-- THE PROBLEM --
Nothing should differ between your answer and the records below.

= = = = = = =

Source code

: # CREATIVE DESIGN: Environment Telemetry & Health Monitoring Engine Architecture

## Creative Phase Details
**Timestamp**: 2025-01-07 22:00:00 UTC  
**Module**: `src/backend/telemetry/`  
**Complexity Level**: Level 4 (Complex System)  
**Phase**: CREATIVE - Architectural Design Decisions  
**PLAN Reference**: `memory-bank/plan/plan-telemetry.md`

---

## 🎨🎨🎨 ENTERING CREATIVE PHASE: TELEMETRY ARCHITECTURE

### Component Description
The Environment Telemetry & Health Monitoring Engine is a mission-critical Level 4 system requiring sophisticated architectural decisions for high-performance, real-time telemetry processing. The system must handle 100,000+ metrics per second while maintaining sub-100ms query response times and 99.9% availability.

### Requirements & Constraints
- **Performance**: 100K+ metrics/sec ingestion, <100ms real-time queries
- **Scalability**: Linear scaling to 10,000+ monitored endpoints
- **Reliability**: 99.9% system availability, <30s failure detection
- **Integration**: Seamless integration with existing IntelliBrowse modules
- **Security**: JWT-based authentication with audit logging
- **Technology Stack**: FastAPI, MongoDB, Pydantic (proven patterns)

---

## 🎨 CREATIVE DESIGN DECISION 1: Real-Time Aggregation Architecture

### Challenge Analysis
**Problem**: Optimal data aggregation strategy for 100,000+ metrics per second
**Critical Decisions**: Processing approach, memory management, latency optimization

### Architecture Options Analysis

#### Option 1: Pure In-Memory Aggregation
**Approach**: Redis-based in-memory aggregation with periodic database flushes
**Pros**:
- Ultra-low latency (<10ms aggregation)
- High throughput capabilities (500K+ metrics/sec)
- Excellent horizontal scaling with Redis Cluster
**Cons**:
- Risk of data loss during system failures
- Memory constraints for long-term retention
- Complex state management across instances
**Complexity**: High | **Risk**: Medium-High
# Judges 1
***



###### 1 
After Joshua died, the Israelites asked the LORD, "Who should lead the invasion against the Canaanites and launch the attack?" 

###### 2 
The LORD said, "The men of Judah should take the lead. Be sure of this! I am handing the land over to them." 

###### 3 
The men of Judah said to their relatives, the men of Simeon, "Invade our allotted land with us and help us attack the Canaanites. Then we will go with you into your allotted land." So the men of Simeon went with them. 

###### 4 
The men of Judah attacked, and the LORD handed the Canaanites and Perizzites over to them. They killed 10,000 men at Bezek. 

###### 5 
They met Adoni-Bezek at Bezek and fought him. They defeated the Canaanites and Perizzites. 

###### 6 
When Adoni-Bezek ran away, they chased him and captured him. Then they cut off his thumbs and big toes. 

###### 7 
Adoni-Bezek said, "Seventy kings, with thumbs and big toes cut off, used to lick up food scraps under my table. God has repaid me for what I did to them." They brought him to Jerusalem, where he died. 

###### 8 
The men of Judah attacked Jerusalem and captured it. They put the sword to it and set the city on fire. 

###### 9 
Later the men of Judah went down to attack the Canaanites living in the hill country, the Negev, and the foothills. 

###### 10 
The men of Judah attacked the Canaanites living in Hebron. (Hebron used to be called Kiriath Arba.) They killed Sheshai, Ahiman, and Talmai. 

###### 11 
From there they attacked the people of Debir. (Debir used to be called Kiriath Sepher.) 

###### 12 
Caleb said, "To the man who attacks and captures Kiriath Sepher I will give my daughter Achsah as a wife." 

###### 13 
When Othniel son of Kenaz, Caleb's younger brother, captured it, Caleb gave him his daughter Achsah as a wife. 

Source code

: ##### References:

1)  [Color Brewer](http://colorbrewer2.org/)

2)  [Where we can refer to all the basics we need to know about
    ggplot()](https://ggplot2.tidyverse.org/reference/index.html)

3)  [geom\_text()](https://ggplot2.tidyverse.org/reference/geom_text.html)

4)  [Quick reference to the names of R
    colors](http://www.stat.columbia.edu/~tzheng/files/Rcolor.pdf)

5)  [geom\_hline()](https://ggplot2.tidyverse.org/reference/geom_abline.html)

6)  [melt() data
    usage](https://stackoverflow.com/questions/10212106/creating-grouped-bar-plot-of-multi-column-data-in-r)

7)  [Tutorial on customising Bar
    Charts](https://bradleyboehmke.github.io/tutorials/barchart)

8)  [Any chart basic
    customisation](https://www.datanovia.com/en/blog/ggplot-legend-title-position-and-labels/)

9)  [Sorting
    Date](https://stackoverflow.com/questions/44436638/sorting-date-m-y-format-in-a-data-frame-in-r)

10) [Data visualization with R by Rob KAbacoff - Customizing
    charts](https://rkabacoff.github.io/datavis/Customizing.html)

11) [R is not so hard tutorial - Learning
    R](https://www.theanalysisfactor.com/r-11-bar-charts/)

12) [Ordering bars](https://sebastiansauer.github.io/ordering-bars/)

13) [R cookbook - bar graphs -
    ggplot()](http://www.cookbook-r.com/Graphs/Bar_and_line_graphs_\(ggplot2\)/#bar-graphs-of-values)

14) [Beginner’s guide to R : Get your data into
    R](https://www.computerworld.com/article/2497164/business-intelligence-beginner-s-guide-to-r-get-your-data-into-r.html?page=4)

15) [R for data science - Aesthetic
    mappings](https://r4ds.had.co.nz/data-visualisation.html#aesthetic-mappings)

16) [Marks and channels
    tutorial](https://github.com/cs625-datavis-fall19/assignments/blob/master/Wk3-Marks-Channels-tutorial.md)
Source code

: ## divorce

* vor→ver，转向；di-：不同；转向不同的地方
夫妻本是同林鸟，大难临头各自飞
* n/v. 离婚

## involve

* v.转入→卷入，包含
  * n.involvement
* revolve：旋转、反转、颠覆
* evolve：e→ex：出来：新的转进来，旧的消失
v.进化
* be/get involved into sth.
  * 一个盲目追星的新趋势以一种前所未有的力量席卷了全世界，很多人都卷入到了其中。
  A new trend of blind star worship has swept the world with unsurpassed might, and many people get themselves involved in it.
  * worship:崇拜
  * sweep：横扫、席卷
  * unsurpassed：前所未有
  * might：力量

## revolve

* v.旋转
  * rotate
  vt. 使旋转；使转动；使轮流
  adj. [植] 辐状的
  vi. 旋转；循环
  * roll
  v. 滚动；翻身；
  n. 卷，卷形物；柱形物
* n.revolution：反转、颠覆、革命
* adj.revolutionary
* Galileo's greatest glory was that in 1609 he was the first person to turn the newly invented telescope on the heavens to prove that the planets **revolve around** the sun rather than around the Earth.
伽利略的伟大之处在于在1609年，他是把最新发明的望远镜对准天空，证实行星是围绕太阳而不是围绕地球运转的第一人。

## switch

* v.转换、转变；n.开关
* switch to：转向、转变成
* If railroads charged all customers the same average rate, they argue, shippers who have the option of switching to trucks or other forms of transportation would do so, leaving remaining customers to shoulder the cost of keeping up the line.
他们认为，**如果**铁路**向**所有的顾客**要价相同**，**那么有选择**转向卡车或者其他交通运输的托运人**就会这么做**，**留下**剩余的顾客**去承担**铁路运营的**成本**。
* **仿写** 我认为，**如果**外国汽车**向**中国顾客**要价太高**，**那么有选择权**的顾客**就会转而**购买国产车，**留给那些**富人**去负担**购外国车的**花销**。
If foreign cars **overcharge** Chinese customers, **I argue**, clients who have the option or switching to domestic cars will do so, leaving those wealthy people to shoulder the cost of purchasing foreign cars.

= = = = = = =

-- RESULT FOR THIS TASK --
Source code

: # CREATIVE DESIGN: Environment Telemetry & Health Monitoring Engine Architecture

## Creative Phase Details
**Timestamp**: 2025-01-07 22:00:00 UTC  
**Module**: `src/backend/telemetry/`  
**Complexity Level**: Level 4 (Complex System)  
**Phase**: CREATIVE - Architectural Design Decisions  
**PLAN Reference**: `memory-bank/plan/plan-telemetry.md`

---

## 🎨🎨🎨 ENTERING CREATIVE PHASE: TELEMETRY ARCHITECTURE

### Component Description
The Environment Telemetry & Health Monitoring Engine is a mission-critical Level 4 system requiring sophisticated architectural decisions for high-performance, real-time telemetry processing. The system must handle 100,000+ metrics per second while maintaining sub-100ms query response times and 99.9% availability.

### Requirements & Constraints
- **Performance**: 100K+ metrics/sec ingestion, <100ms real-time queries
- **Scalability**: Linear scaling to 10,000+ monitored endpoints
- **Reliability**: 99.9% system availability, <30s failure detection
- **Integration**: Seamless integration with existing IntelliBrowse modules
- **Security**: JWT-based authentication with audit logging
- **Technology Stack**: FastAPI, MongoDB, Pydantic (proven patterns)

---

## 🎨 CREATIVE DESIGN DECISION 1: Real-Time Aggregation Architecture

### Challenge Analysis
**Problem**: Optimal data aggregation strategy for 100,000+ metrics per second
**Critical Decisions**: Processing approach, memory management, latency optimization

### Architecture Options Analysis

#### Option 1: Pure In-Memory Aggregation
**Approach**: Redis-based in-memory aggregation with periodic database flushes
**Pros**:
- Ultra-low latency (<10ms aggregation)
- High throughput capabilities (500K+ metrics/sec)
- Excellent horizontal scaling with Redis Cluster
**Cons**:
- Risk of data loss during system failures
- Memory constraints for long-term retention
- Complex state management across instances
**Complexity**: High | **Risk**: Medium-High
# Judges 1
***



###### 1 
After Joshua died, the Israelites asked the LORD, "Who should lead the invasion against the Canaanites and launch the attack?" 

###### 2 
The LORD said, "The men of Judah should take the lead. Be sure of this! I am handing the land over to them." 

###### 3 
The men of Judah said to their relatives, the men of Simeon, "Invade our allotted land with us and help us attack the Canaanites. Then we will go with you into your allotted land." So the men of Simeon went with them. 

###### 4 
The men of Judah attacked, and the LORD handed the Canaanites and Perizzites over to them. They killed 10,000 men at Bezek. 

###### 5 
They met Adoni-Bezek at Bezek and fought him. They defeated the Canaanites and Perizzites. 

###### 6 
When Adoni-Bezek ran away, they chased him and captured him. Then they cut off his thumbs and big toes. 

###### 7 
Adoni-Bezek said, "Seventy kings, with thumbs and big toes cut off, used to lick up food scraps under my table. God has repaid me for what I did to them." They brought him to Jerusalem, where he died. 

###### 8 
The men of Judah attacked Jerusalem and captured it. They put the sword to it and set the city on fire. 

###### 9 
Later the men of Judah went down to attack the Canaanites living in the hill country, the Negev, and the foothills. 

###### 10 
The men of Judah attacked the Canaanites living in Hebron. (Hebron used to be called Kiriath Arba.) They killed Sheshai, Ahiman, and Talmai. 

###### 11 
From there they attacked the people of Debir. (Debir used to be called Kiriath Sepher.) 

###### 12 
Caleb said, "To the man who attacks and captures Kiriath Sepher I will give my daughter Achsah as a wife." 

###### 13 
When Othniel son of Kenaz, Caleb's younger brother, captured it, Caleb gave him his daughter Achsah as a wife. 

Source code

: ##### References:

1)  [Color Brewer](http://colorbrewer2.org/)

2)  [Where we can refer to all the basics we need to know about
    ggplot()](https://ggplot2.tidyverse.org/reference/index.html)

3)  [geom\_text()](https://ggplot2.tidyverse.org/reference/geom_text.html)

4)  [Quick reference to the names of R
    colors](http://www.stat.columbia.edu/~tzheng/files/Rcolor.pdf)

5)  [geom\_hline()](https://ggplot2.tidyverse.org/reference/geom_abline.html)

6)  [melt() data
    usage](https://stackoverflow.com/questions/10212106/creating-grouped-bar-plot-of-multi-column-data-in-r)

7)  [Tutorial on customising Bar
    Charts](https://bradleyboehmke.github.io/tutorials/barchart)

8)  [Any chart basic
    customisation](https://www.datanovia.com/en/blog/ggplot-legend-title-position-and-labels/)

9)  [Sorting
    Date](https://stackoverflow.com/questions/44436638/sorting-date-m-y-format-in-a-data-frame-in-r)

10) [Data visualization with R by Rob KAbacoff - Customizing
    charts](https://rkabacoff.github.io/datavis/Customizing.html)

11) [R is not so hard tutorial - Learning
    R](https://www.theanalysisfactor.com/r-11-bar-charts/)

12) [Ordering bars](https://sebastiansauer.github.io/ordering-bars/)

13) [R cookbook - bar graphs -
    ggplot()](http://www.cookbook-r.com/Graphs/Bar_and_line_graphs_\(ggplot2\)/#bar-graphs-of-values)

14) [Beginner’s guide to R : Get your data into
    R](https://www.computerworld.com/article/2497164/business-intelligence-beginner-s-guide-to-r-get-your-data-into-r.html?page=4)

15) [R for data science - Aesthetic
    mappings](https://r4ds.had.co.nz/data-visualisation.html#aesthetic-mappings)

16) [Marks and channels
    tutorial](https://github.com/cs625-datavis-fall19/assignments/blob/master/Wk3-Marks-Channels-tutorial.md)
Source code

: ## divorce

* vor→ver，转向；di-：不同；转向不同的地方
夫妻本是同林鸟，大难临头各自飞
* n/v. 离婚

## involve

* v.转入→卷入，包含
  * n.involvement
* revolve：旋转、反转、颠覆
* evolve：e→ex：出来：新的转进来，旧的消失
v.进化
* be/get involved into sth.
  * 一个盲目追星的新趋势以一种前所未有的力量席卷了全世界，很多人都卷入到了其中。
  A new trend of blind star worship has swept the world with unsurpassed might, and many people get themselves involved in it.
  * worship:崇拜
  * sweep：横扫、席卷
  * unsurpassed：前所未有
  * might：力量

## revolve

* v.旋转
  * rotate
  vt. 使旋转；使转动；使轮流
  adj. [植] 辐状的
  vi. 旋转；循环
  * roll
  v. 滚动；翻身；
  n. 卷，卷形物；柱形物
* n.revolution：反转、颠覆、革命
* adj.revolutionary
* Galileo's greatest glory was that in 1609 he was the first person to turn the newly invented telescope on the heavens to prove that the planets **revolve around** the sun rather than around the Earth.
伽利略的伟大之处在于在1609年，他是把最新发明的望远镜对准天空，证实行星是围绕太阳而不是围绕地球运转的第一人。

## switch

* v.转换、转变；n.开关
* switch to：转向、转变成
* If railroads charged all customers the same average rate, they argue, shippers who have the option of switching to trucks or other forms of transportation would do so, leaving remaining customers to shoulder the cost of keeping up the line.
他们认为，**如果**铁路**向**所有的顾客**要价相同**，**那么有选择**转向卡车或者其他交通运输的托运人**就会这么做**，**留下**剩余的顾客**去承担**铁路运营的**成本**。
* **仿写** 我认为，**如果**外国汽车**向**中国顾客**要价太高**，**那么有选择权**的顾客**就会转而**购买国产车，**留给那些**富人**去负担**购外国车的**花销**。
If foreign cars **overcharge** Chinese customers, **I argue**, clients who have the option or switching to domestic cars will do so, leaving those wealthy people to shoulder the cost of purchasing foreign cars.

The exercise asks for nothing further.